BeyondTrust API İhlali: 17 SaaS Müşterisi Etkilendi
BeyondTrust, bir API anahtarının ele geçirilmesiyle 17 Uzaktan Destek SaaS müşterisinin etkilendiği bir siber saldırıyı soruşturduğunu duyurdu. İhlal, tehdit aktörlerinin yerel uygulama şifrelerini sıfırlayarak yetkisiz erişim sağlamasına olanak tanıdı. Araştırma, saldırının BeyondTrust'un AWS ortamına erişim sağlayan üçüncü taraf bir uygulamadaki sıfır gün açığından kaynaklandığını ortaya koydu. Bu erişimle saldırganlar, Uzaktan Destek altyapısını çalıştıran başka bir AWS hesabına karşı kullanılabilecek bir API anahtarı ele geçirdi. BeyondTrust, saldırının kendi ürünlerindeki CVE-2024-12356 ve CVE-2024-12686 kodlu güvenlik açıklarını da ortaya çıkardığını belirtti. CISA, bu açıkları Bilinen İstismar Edilen Güvenlik Açıkları (KEV) kataloğuna ekledi.
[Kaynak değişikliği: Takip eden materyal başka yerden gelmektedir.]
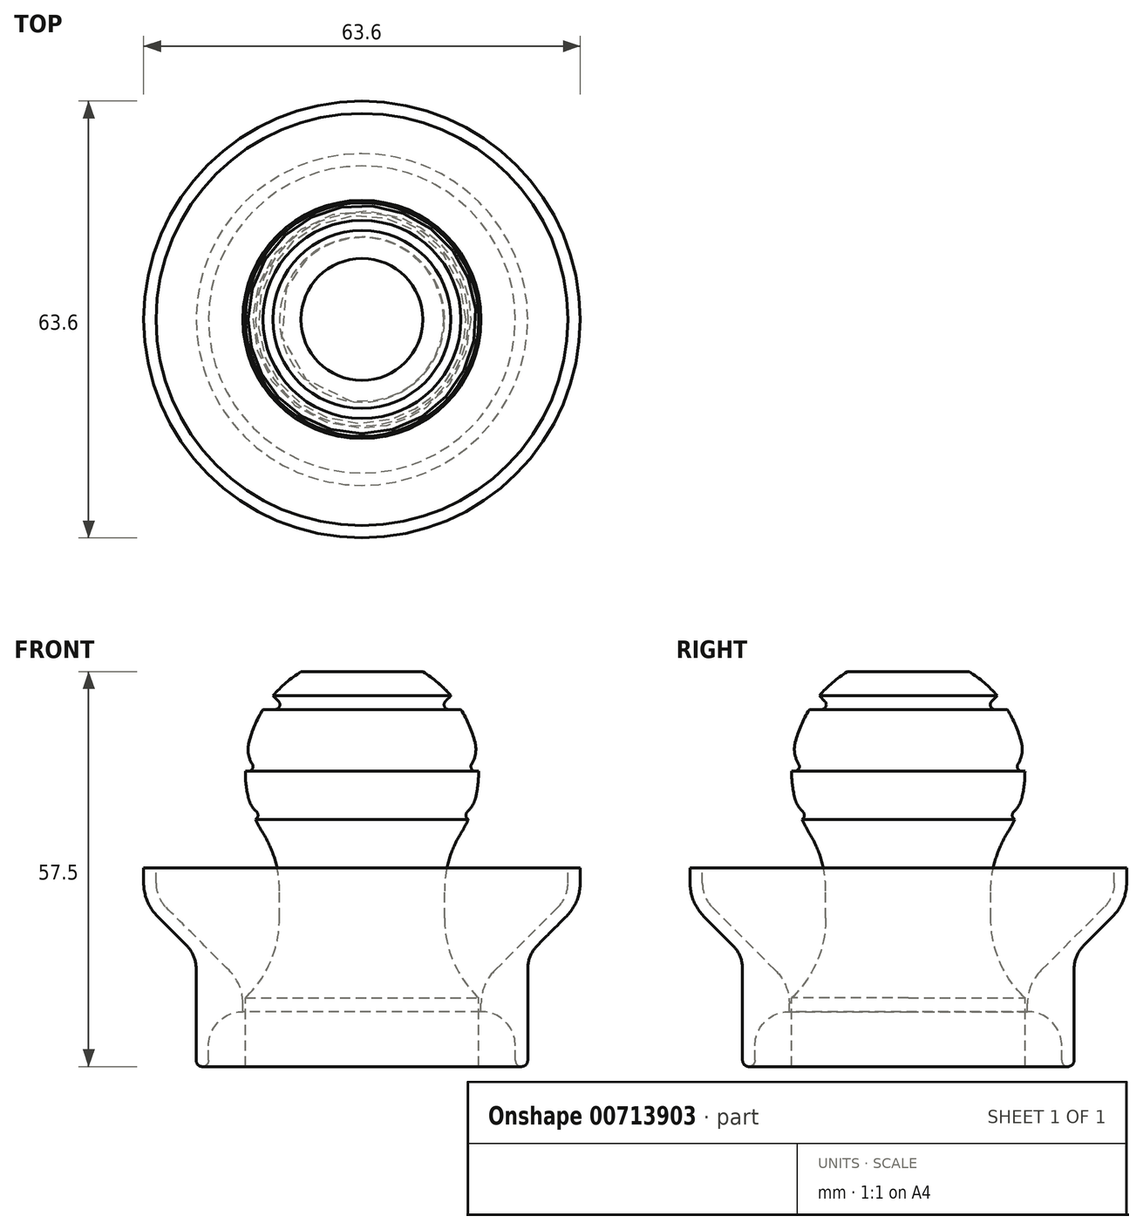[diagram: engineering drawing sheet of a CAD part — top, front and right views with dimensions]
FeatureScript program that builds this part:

Saldırıların, Çin bağlantılı Silk Typhoon (eski adıyla Hafnium) grubuna atfedildiği ve ABD Hazine Bakanlığı’nın etkilenen taraflardan biri olduğu açıklandı. Alınabilecek Önlemler: 🔹 API Anahtarı Güvenliği: API anahtarlarının düzenli olarak yenilenmesi ve minimum ayrıcalık ilkesine göre yönetilmesi. 🔹 Sıfır Gün Açıklarına Karşı Önlem: Üçüncü taraf yazılımlar ve entegrasyonlar için düzenli güvenlik denetimleri yapılması. 🔹 Çok Faktörlü Kimlik Doğrulama (MFA): Yetkisiz erişimi önlemek için kritik sistemlerde MFA zorunlu hale getirilmeli. 🔹 Güvenlik Açıklarının Takibi: CISA gibi kurumların yayımladığı güvenlik açıkları listelerinin düzenli olarak takip edilmesi. 🔹 Güvenlik Olayı Müdahale Planı: Benzer saldırılara karşı hızlı yanıt verebilmek için güncel ve test edilmiş bir olay müdahale planı oluşturulmalı.